Using GPG to create virtual email addresses
Sat Oct 4 10:41:01 2003
Ingo Klöcker wrote:
>On Thursday 02 October 2003 03:21, Jacob Anawalt wrote:
>>Jacob Anawalt said:
>>>Maybe there is some
>>>'light signature' option that would work better.
>>Let me expand on this idea a little more. It seems that a signature
>>must have something that says what encryption was used and some info
>>that allows the unencoder to know who's signature it is and then an
>>encoded hash of the data it is signing. When I sign a lot of data the
>>signature is large. When I sign very little data, it is small.
>That's wrong. The signature has a fixed size because it's just a hash of
>fixed size, e.g. an MD5 hash is always 128 bit and a SHA-1 hash is
>always 160 bit. This means in base64 encoding (which has to be used
>because email header must only contain 7-bit ascii data) the size of
>the signature is at least 22 bytes (MD5) or 27 bytes (SHA-1).
You're right. I don't know how I thought I saw what I did. My test
signature seems to have 64 characters, CRLF, 24 characters, CRLF, five
characters. I have no idea which part is the hash and which is the key,
or if it is all a key of the hash. If there were no data to hash, how
small could this be? Only 22/27 bytes smaller?
-----BEGIN PGP SIGNED MESSAGE-----
-----BEGIN PGP SIGNATURE-----
Version: GnuPG v1.2.3 (GNU/Linux)
-----END PGP SIGNATURE-----
>>either case there seems to be a substantial amount of header data.
>>If we pre-agree on an algorithm and we know externally the claimed
>>'owner' of the signature by looking at the MAIL FROM value, how small
>>can the signature be? Could it fit within (64 - size of GPG id + 1)
>>and be only local-part compliant data?
>>I would much prefer the double encrypted data idea, but if that is
>>out of the question then I would at least want a piece of signed data
>>accessable by the RCPT TO stage to help show the MAIL FROM was not
>For each key that is used for encryption the session key has to be
>encrypted with this key. This means that for each encryption key you
>have to at least add the size of the session key (which is at least
>another 128 bit, i.e. 22 bytes in base64 encoding).
So at least 44 of the 64 total bytes are just for the session key. That
doesn't leave much.
In my first email I said that protection of the data is not the issue. I
don't really care if my username is hidden, infact it may be
advantageous if it is not hidden. What I am looking for is a virtual
username (email address local-part) that is unique per sender/reciever
pair, and the identity of that pair is some combination of the two's GPG
information. Short of that, I would like a virtual username that has the
recievers identity and the assurance that the sender is who they say
they are built into it before making the decision to send a 4xx/5xx or
say 250 OK and accept the data portion of the SMTP transaction.

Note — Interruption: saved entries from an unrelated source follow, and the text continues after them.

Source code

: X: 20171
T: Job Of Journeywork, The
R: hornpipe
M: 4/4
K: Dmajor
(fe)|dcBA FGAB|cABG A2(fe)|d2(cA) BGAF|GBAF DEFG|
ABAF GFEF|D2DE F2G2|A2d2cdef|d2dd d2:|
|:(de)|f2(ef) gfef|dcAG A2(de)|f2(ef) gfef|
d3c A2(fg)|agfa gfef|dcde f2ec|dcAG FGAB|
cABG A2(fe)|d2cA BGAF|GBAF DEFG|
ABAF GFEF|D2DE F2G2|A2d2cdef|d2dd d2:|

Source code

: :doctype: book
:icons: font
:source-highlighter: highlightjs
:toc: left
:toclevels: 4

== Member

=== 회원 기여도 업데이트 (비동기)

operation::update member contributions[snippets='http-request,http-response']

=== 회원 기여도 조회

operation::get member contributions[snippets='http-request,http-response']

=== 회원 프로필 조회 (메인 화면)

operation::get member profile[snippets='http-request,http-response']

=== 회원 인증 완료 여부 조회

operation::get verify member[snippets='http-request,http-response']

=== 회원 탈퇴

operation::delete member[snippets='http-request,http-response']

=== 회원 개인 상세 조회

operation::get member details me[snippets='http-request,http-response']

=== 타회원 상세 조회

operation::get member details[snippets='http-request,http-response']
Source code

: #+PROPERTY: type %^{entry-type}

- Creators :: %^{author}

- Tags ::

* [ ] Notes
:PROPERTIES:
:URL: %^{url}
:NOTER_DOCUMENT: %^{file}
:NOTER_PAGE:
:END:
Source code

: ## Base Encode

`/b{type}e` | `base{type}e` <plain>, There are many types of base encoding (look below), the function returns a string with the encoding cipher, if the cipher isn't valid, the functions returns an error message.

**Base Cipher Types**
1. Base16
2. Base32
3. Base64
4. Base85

Somehow I would like to use or tie back into the PGP/GPG trust system.
Maybe I need to think of some parallel system where virtual email
mapings are stored and somehow those mappings are signed by the users.
>>There hasn't been a response yet so I wonder if I'm asking in the
>>wrong place or if people are reading this and rolling their eyes.
>>Even a quick note to say I'm way off base or looking in the wrong
>>direction would be appreciated. ;)
>Check out http://www.ietf.org/rfc/rfc2440.txt for more information.
This full scope of this document is a bit beyond my comprehension at the
moment. That is why I asked on this list. I am having a hard time
gleaning the answer to my question(s) from it. I did read that
implementations should not assume that the key ID is unique, so I won't
count on that.
Am I just hoping for something that isn't going to work?